Health Sciences Institute e-Alert

January 29, 2002

Please note: Information in the HSI e-Alerts should not be substituted for personal medical advice from a physician.

Dear Reader,

Over the past few months, I've told you about some serious side effects from the prescription drugs Remicade and Enbrel, which are both used to treat rheumatoid arthritis (RA) and Crohn's disease. In the November 1st e-Alert, I told you how some doctors had been warned about Remicade's link to tuberculosis, infections, and complications in patients with congestive heart failure. Then on January 2nd, I wrote about Enbrel's association with central nervous system disorders like MS and Guillian-Barre syndrome.

Unfortunately, the news gets even worse.

Now, research is showing that BOTH drugs may actually cause nerve damage that can lead to MS and other central nervous system (CNS) disorders. And, according to a Reuters Health article, even mainstream authorities are starting to question how these drugs are prescribed.

Drugs can cause a lot of damage in a short period of time

Doctors at Georgetown University Medical Center in Washington, D.C., initiated the research after they encountered a rheumatoid arthritis patient who was suddenly experiencing confusion and having difficulty walking. According to the Reuters article, a brain biopsy revealed demyelation, or damage to the protective sheaths that coat nerve fibers. Searching for an explanation, the doctors noted that the patient had been taking Enbrel for four months. When they searched the FDA Adverse Reports database, they found 19 other reports of patients taking Enbrel or Remicade who had developed symptoms indicative of nerve damage. Eighteen of them had brain MRI's that showed demyelination. And on average, the patients had been taking the drugs for only five months.

Fortunately all of the patients saw their symptoms at least partially recede once they stopped taking the drugs. But some of them could have been spared the experience all together - if their doctors had been aware that they shouldn't have been taking the drugs because of pre-existing conditions.

You see, at least four of the 20 patients were known to have MS or a similar CNS syndrome BEFORE they were prescribed the drug. And according to the Reuters Health article, the manufacturers of Enbrel and Remicade have known about this side effect for over a year, and a warning appears on the drugs' packaging and on the companies' web sites.

Is it safe for anyone to take these drugs?

The Georgetown researchers concluded "Consideration should be given to avoiding anti-TNFalpha therapy [the drug class that includes Enbrel and Remicade] in patients with pre-existing multiple sclerosis and to discontinuing...therapy immediately when new neurologic signs and symptoms occur..."

That seems like the understatement of the year. And I'm not the only one who thinks so. In the Reuters article, Dr. John H. Klippel, medical director of the Arthritis Foundation, states a similar view. Asked to react to the study's conclusion, Klippel said, "I would be a little more emphatic. Instead of giving 'consideration to avoiding,' I think the medical community would be of the view that these drugs should not be used in people with known demyelinating diseases like multiple sclerosis."

I agree with Klippel. But perhaps I'd be even more emphatic. Only four of the 20 known patients who suffered neurological damage had pre-existing CNS conditions like MS. Even if their doctors had known better, that still leaves at least 16 people who now have permanent damage done to the nerves in their brain - and possibly, an increased risk of developing MS or a similar condition in the future. And who's to say what the real numbers are; as the Georgetown researchers wrote, "...underreporting of adverse events occurs." (There's another entry for understatement of the year.)

Adding up the risks - and considering alternatives

To be fair, tens of thousands of people have taken Enbrel and Remicade since their introduction. At this point, we know of only 20 cases where the drugs were associated with demyelinating damage. Anyway you look at it, the risk for the average patient is probably quite small.

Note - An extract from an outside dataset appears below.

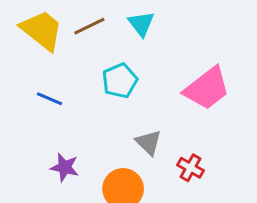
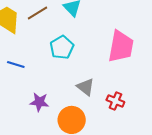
pink trapezoid: (207, 88) -> (121, 47), turned -36
purple star: (65, 167) -> (39, 102), moved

But that's the same thing they said about Remicade's association with infections, TB, and congestive heart failure, and Enbrel's earlier association with demyelination. When you start combining all these small risks, sooner or later they get to be too big.

If you take Enbrel or Remicade, discuss these risks with your doctor. Remember, everyone should have a TB test before using these drugs, and people with congestive heart failure or conditions like MS should NOT take them.

And remember that these potentially dangerous prescription drugs are not your only option for treating RA and Crohn's. As I mentioned in the November 1st e-Alert, we've written about the pancreatic enzyme supplement Wobenzyme (February 2001) for RA, and the therapeutic yeast saccharomyces boulardi (SB) (October 2000) for Crohn's.

Here at HSI, we'll continue to search for more natural remedies to help you fight RA and Crohn's. And we'll keep bringing you the latest information on the side effects of prescription drugs that your doctor may not know about. Having all the facts in front of you is the only way you can make an informed decision about your treatment.